Der beim bitteren 0:1 im Liga-Hit gegen Dortmund überraschend ausgewechselte Lahm hat „interessante Wochen bis Weihnachten“ ausgerufen. Wochen, in denen die Bayern national und international wieder an die Spitze streben und endlich auch ein klar erkennbares Profil unter Carlo Ancelotti sichtbar machen wollen. Der Italiener erwägt dabei keine Abkehr von seinem 4-3-3-System. „Wir werden bei drei Stürmern bleiben“, kündigte er an.

Rummenigge hielt ein Plädoyer pro Ancelotti. „Der Trainer ist ein überragender Trainer, wir sind hochzufrieden. Wenn man jetzt mal ein Spiel verloren hat, ist es kein Grund irgendwie blödes Gequatsche anzufangen.
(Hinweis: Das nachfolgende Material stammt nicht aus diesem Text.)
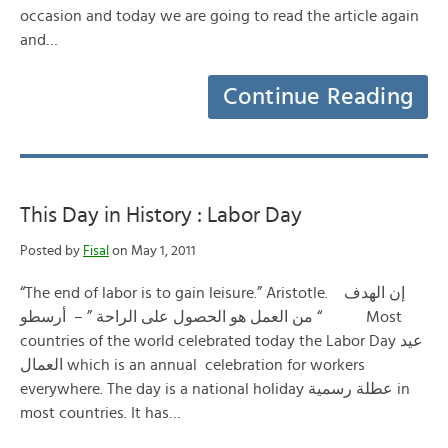
occasion and today we are going to read the article again
and…
Continue Reading
This Day in History : Labor Day
Posted by
Fisal
on May 1, 2011
“The end of labor is to gain leisure.” Aristotle. إن الهدف
من العمل هو الحصول على الراحة ” – أرسطو “ Most
countries of the world celebrated today the Labor Day عيد
العمال which is an annual celebration for workers
everywhere. The day is a national holiday عطلة رسمية in
most countries. It has…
Es gibt manchmal so Phasen, da läuft es nicht so rund, da flutscht es nicht so. Da muss man eben wieder daran arbeiten.“

Die Voraussetzungen im zugigen Rostower Olimp-2-Stadion könnten für Ancelotti allerdings besser sein. Wichtige Akteure fehlen in der Millionenstadt am Don, allen voran der leicht an der Wade verletzte Neuer im Tor. Ihn wird in seinem ersten Pflichtspiel der Saison Sven Ulreich ersetzen. Der 28-Jährige ist erst einmal in der Königsklasse aufgelaufen: beim 2:0-Auswärtssieg gegen Dinamo Zagreb vor fast genau einem Jahr. „Natürlich freut man sich, da trainiert man für und wartet darauf, dass man wieder spielen darf“, sagte Ulreich.

Auf einen Spaziergang wie beim 5:0 im Hinspiel sollten sich die Bayern nicht einstellen. „Es wird ein anderes Spiel, wir werden kämpfen müssen“, mahnte Ancelotti. Die heimstarken Gastgeber kämpfen noch um Platz drei, um in der Europa League weiterspielen zu dürfen.